Transferring with Ethernet and AppleShare

To transfer files with AppleShare, connect the older Mac to your Ethernet router or run an Ethernet crossover cable between the two Macs.

On your OS X Mac, select Sharing from System Preferences and turn on Personal File Sharing. Select Network from System Preferences and click the tab that corresponds to how your new Mac is networked —that is, Ethernet or AirPort. Make AppleTalk active by selecting the check box, and click the Apply button.

On the older Mac, select Control Panel from the Apple menu and select AppleTalk. Make sure that AppleTalk is set to connect via Ethernet. Then select Chooser from the Apple menu and click the AppleShare icon.

Hopefully, depending on the age of your older system software, you see the new Mac’s icon in the old Mac’s Chooser.

Log on to the new Mac with your username and password. After you’re logged on, you should see an icon representing your new Mac on your old Mac’s desktop. Double-click that icon to open it and navigate to a folder where you want to move your files. Then drag them to that folder.

Transferring without an Ethernet

If your Mac does not have Ethernet or the previous procedure does not work, your best option may be transferring data by writing to disk. Decide which files you care about and write them to disk. Your choices depend on what drives are usable on your older Mac:

  • If your older Mac has an optical drive that can write CDs, it’s your first choice. CDs can hold 650MB of data or more.

  • If your older Mac has a Zip drive, look for a used USB Zip drive on or You can use it with your new Mac to read Zip cartridges written on the older Mac. Zip cartridges hold 100MB or more, so you have fewer copy steps than would be required when using floppies. It’s a good idea to check out the entire process first by copying a few files.

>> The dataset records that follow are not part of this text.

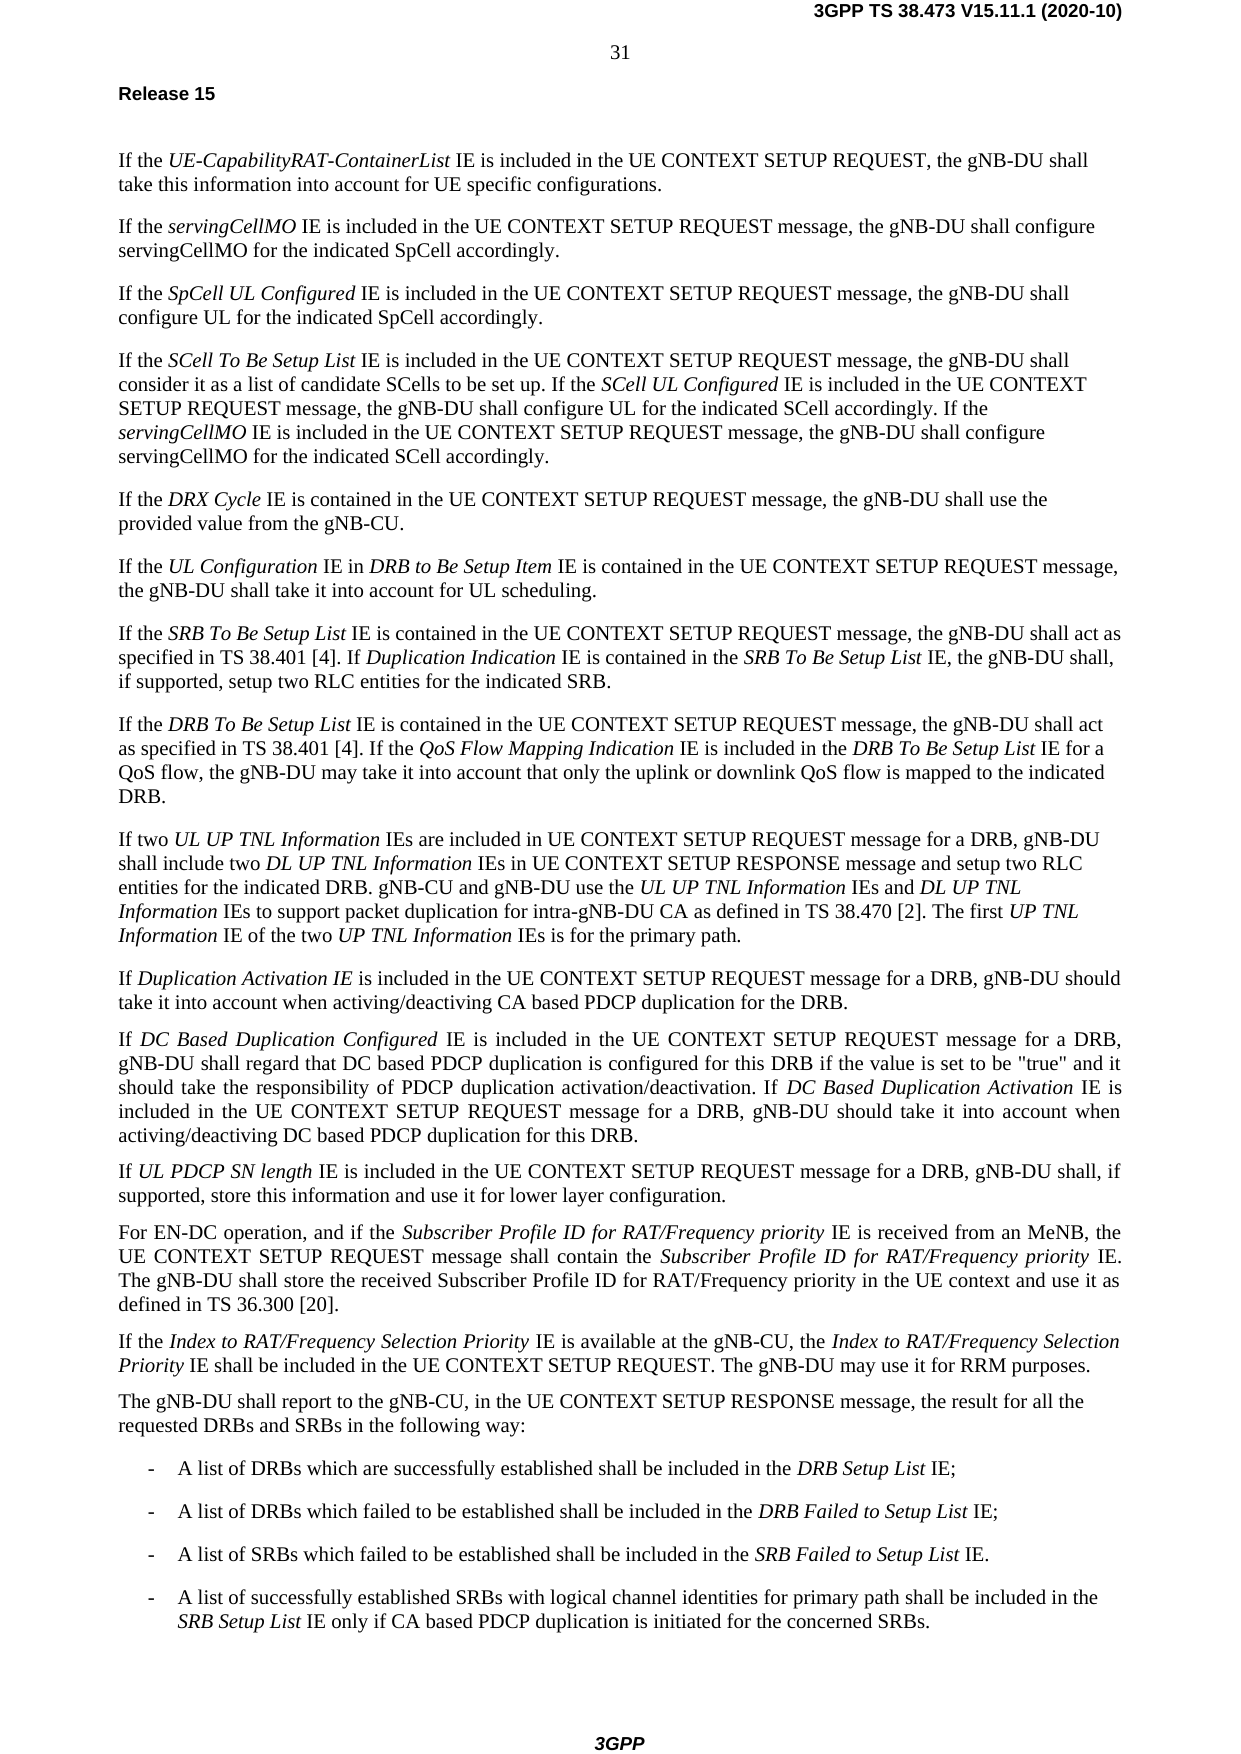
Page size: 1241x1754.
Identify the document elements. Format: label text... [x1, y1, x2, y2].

text If the DRX Cycle IE is contained in the UE CONTEXT SETUP REQUEST message, the gNB-DU shall use the provided value from the gNB-CU. [118, 487, 1122, 535]
text If two UL UP TNL Information IEs are included in UE CONTEXT SETUP REQUEST message for a DRB, gNB-DU shall include two DL UP TNL Information IEs in UE CONTEXT SETUP RESPONSE message and setup two RLC entities for the indicated DRB. gNB-CU and gNB-DU use the UL UP TNL Information IEs and DL UP TNL Information IEs to support packet duplication for intra-gNB-DU CA as defined in TS 38.470 [2]. The first UP TNL Information IE of the two UP TNL Information IEs is for the primary path. [118, 827, 1122, 947]
text If the servingCellMO IE is included in the UE CONTEXT SETUP REQUEST message, the gNB-DU shall configure servingCellMO for the indicated SpCell accordingly. [118, 214, 1122, 262]
text - A list of DRBs which failed to be established shall be included in the DRB Failed to Setup List IE; [148, 1499, 1122, 1523]
text If the UL Configuration IE in DRB to Be Setup Item IE is contained in the UE CONTEXT SETUP REQUEST message, the gNB-DU shall take it into account for UL scheduling. [118, 554, 1122, 602]
text If the UE-CapabilityRAT-ContainerList IE is included in the UE CONTEXT SETUP REQUEST, the gNB-DU shall take this information into account for UE specific configurations. [118, 147, 1122, 196]
text If UL PDCP SN length IE is included in the UE CONTEXT SETUP REQUEST message for a DRB, gNB-DU shall, if supported, store this information and use it for lower layer configuration. [118, 1159, 1122, 1207]
text If Duplication Activation IE is included in the UE CONTEXT SETUP REQUEST message for a DRB, gNB-DU should take it into account when activing/deactiving CA based PDCP duplication for the DRB. [118, 966, 1122, 1014]
text - A list of DRBs which are successfully established shall be included in the DRB Setup List IE; [148, 1456, 1122, 1480]
text The gNB-DU shall report to the gNB-CU, in the UE CONTEXT SETUP RESPONSE message, the result for all the requested DRBs and SRBs in the following way: [118, 1389, 1122, 1437]
text If DC Based Duplication Configured IE is included in the UE CONTEXT SETUP REQUEST message for a DRB, gNB-DU shall regard that DC based PDCP duplication is configured for this DRB if the value is set to be "true" and it should take the responsibility of PDCP duplication activation/deactivation. If DC Based Duplication Activation IE is included in the UE CONTEXT SETUP REQUEST message for a DRB, gNB-DU should take it into account when activing/deactiving DC based PDCP duplication for this DRB. [118, 1027, 1122, 1147]
text If the Index to RAT/Frequency Selection Priority IE is available at the gNB-CU, the Index to RAT/Frequency Selection Priority IE shall be included in the UE CONTEXT SETUP REQUEST. The gNB-DU may use it for RRM purposes. [118, 1329, 1122, 1377]
text If the DRB To Be Setup List IE is contained in the UE CONTEXT SETUP REQUEST message, the gNB-DU shall act as specified in TS 38.401 [4]. If the QoS Flow Mapping Indication IE is included in the DRB To Be Setup List IE for a QoS flow, the gNB-DU may take it into account that only the uplink or downlink QoS flow is mapped to the indicated DRB. [118, 712, 1122, 808]
text If the SpCell UL Configured IE is included in the UE CONTEXT SETUP REQUEST message, the gNB-DU shall configure UL for the indicated SpCell accordingly. [118, 281, 1122, 329]
text For EN-DC operation, and if the Subscriber Profile ID for RAT/Frequency priority IE is received from an MeNB, the UE CONTEXT SETUP REQUEST message shall contain the Subscriber Profile ID for RAT/Frequency priority IE. The gNB-DU shall store the received Subscriber Profile ID for RAT/Frequency priority in the UE context and use it as defined in TS 36.300 [20]. [118, 1220, 1122, 1316]
text - A list of successfully established SRBs with logical channel identities for primary path shall be included in the SRB Setup List IE only if CA based PDCP duplication is initiated for the concerned SRBs. [148, 1585, 1122, 1633]
text If the SRB To Be Setup List IE is contained in the UE CONTEXT SETUP REQUEST message, the gNB-DU shall act as specified in TS 38.401 [4]. If Duplication Indication IE is contained in the SRB To Be Setup List IE, the gNB-DU shall, if supported, setup two RLC entities for the indicated SRB. [118, 621, 1122, 693]
text - A list of SRBs which failed to be established shall be included in the SRB Failed to Setup List IE. [148, 1542, 1122, 1566]
text If the SCell To Be Setup List IE is included in the UE CONTEXT SETUP REQUEST message, the gNB-DU shall consider it as a list of candidate SCells to be set up. If the SCell UL Configured IE is included in the UE CONTEXT SETUP REQUEST message, the gNB-DU shall configure UL for the indicated SCell accordingly. If the servingCellMO IE is included in the UE CONTEXT SETUP REQUEST message, the gNB-DU shall configure servingCellMO for the indicated SCell accordingly. [118, 348, 1122, 468]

  • If your older Mac only has a floppy drive, check whether it can write high-density (HD) floppies — these are the kind that are PC-compatible. The original Lisa, Mac 128, Mac 512, Mac Plus, some SEs, and Mac IIs cannot. Get a USB floppy drive for your new Mac and clear a few hours from your schedule for copying stuff from it. Again, it’s worth trying the process all the way through on a disk’s worth of files first.

If you have an ancient Mac that can only write single-sided or low-density double-sided disks, your best bet is to find a later-model used Mac that has a floppy drive. Apple Macintoshes with a built-in floppy drive can read the older disks. If possible, get a used Mac that has Ethernet and a drive that can write CDs.

Using modems to transfer files

If your older Mac has a modem and you purchased the Apple Modem for your new Mac, you may be able to transfer files by connecting the two modems with a telephone cable. The Kermit project at Columbia University distributes a tool for exchanging files over serial communications lines. It even has a version of Kermit for OS X, as well as for older Macs (MacKermit), not to mention nearly every computer in existence.